PARKERSBURG - A local businessman is suing the West Virginia Department of Highways over water damage to two of his properties.
Steve Mohwish said his lawsuit will be heard in Charleston in November.
He is trying to force the state to fix a drainage issue that has ruined one building and now threatens to damage another.
A photo taken after heavy rains in early September shows Steve Mohwish pointing to the high water mark on his damaged property at 3300 1/2 Camden Ave. Mohwish is suing the state Department of Transportation, claiming a collapsed drain which channeled water from two state roads is causing flooding and extensive damage to two of his Camden Avenue properties. (Photo by Michael Erb)
Property owner Steve Mohwish says a collapsed drain and stormwater from two state roads is causing extensive damage to his building’s on Camden Avenue. City officials said the eroding hillside has already damaged a section of sidewalk and is now threatening a section of old Camden Avenue, which is a state road. (Photo by Michael Erb)
Mohwish said about six years ago a drainage path collapsed beneath property owned by Saurabi Naik and his business Sirnaik Holdings of West Virginia. The drain channeled water from West Virginia 95 and old Camden Ave., both of which are state roads.
"It's their water. It runs off of two state highways," Mohwish said.
The collapsed drain has turned the drainage stream, which normally would have channeled water off of the roads and into the river, into a collection pond. At its highest point the water completely submerged the bottom floor of 3300 1/2 Camden Ave.
"In years past, the water in that stream might have backed up for an hour. Now it stays for weeks," he said. "There are dead animals that wash up in there. It stinks and it's pulling the hillside away."
Mohwish said the building is almost unusable.
The bottom floor is caked in mud, with floorboards rotting away and mold growing in the walls.
The upper floors are used for storage, but as the building continues to sink he will have to vacate the building entirely.
Mohwish also owns the Dixie Bar and Grill at 3300 Camden Ave. and has an apartment above the business.

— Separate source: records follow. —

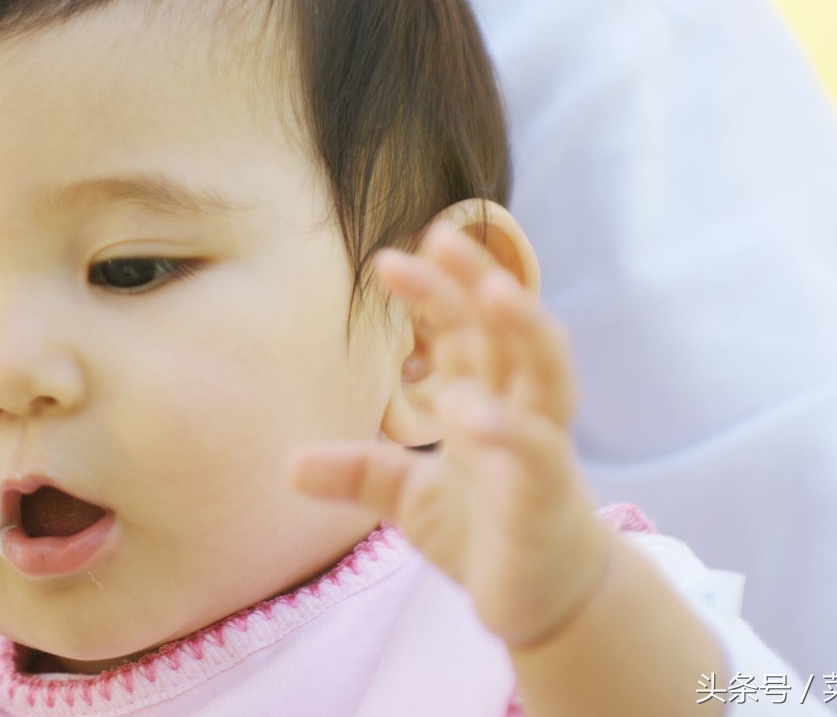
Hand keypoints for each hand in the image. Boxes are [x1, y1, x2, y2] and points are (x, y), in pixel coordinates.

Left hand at [290, 223, 610, 646]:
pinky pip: (536, 454)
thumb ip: (359, 474)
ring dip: (525, 328)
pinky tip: (472, 411)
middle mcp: (518, 411)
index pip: (463, 330)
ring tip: (494, 289)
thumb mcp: (409, 499)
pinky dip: (509, 429)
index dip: (434, 292)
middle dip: (478, 281)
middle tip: (442, 234)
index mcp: (484, 401)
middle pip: (505, 330)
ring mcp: (539, 450)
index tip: (388, 259)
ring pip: (546, 374)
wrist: (547, 601)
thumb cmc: (486, 534)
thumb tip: (289, 467)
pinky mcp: (547, 499)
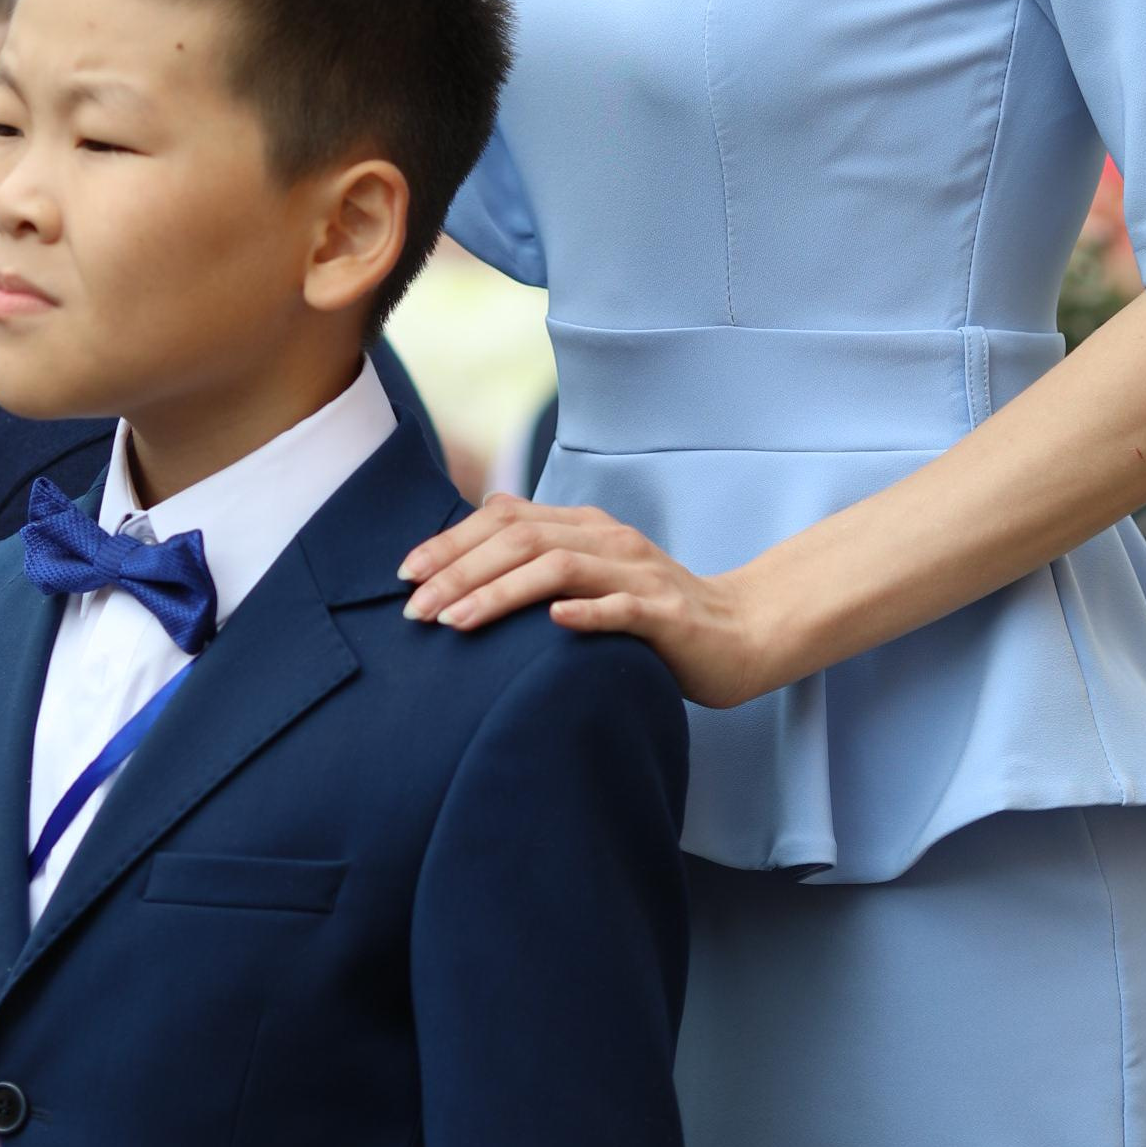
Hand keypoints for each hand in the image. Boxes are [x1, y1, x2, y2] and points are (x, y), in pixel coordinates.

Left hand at [399, 495, 764, 705]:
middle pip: (521, 540)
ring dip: (500, 594)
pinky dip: (584, 614)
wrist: (740, 634)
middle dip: (459, 571)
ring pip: (558, 570)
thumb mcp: (596, 570)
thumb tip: (488, 512)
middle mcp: (609, 541)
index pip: (506, 518)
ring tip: (453, 622)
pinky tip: (551, 624)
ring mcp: (638, 576)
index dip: (451, 542)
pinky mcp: (665, 616)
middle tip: (414, 609)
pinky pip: (621, 609)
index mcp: (587, 527)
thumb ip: (546, 546)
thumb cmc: (654, 612)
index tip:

The foundation of that building has begun to suffer damage as the hillside pulls away, and he fears if the situation continues he will lose both buildings.
"I just want them to fix this problem, to fix the drainage," he said.
In 2010 Mohwish filed suit against the city, the state and Naik, as well as the Wood County Commission.
However, Mohwish said most of the entities named were removed from the suit. The court removed the state from the suit because you cannot sue a state agency in a local court, Mohwish said.
Mayor Bob Newell said the city was named in the suit because Mohwish's properties are within the city, but it quickly became evident the roads and the drainage were state issues. The site of the collapse also is considered to be outside of the city.
"When you go on that side of the old Camden Ave., that's all outside of the city," he said.
Mohwish said the settlement from the local lawsuit didn't fix any of the issues, but has allowed him to pursue the Department of Transportation in state court.
Newell said the drainage issue doesn't only threaten Mohwish's property, it also is causing damage to the road.
"It's already taken part of a sidewalk there," he said.
He has a legitimate issue, and whoever is responsible should fix it. That's the part that's in question, who is responsible," Newell said. "I'd like to see this get fixed, and soon."
Rusty Roten, district engineer for District 3 of the West Virginia Department of Transportation, said he could no comment due to the pending litigation. Brent Walker, spokesman for the state DoT, also declined to comment.
"You have someone who believes they have a complaint, and we just need to let the process sort things out," Walker said.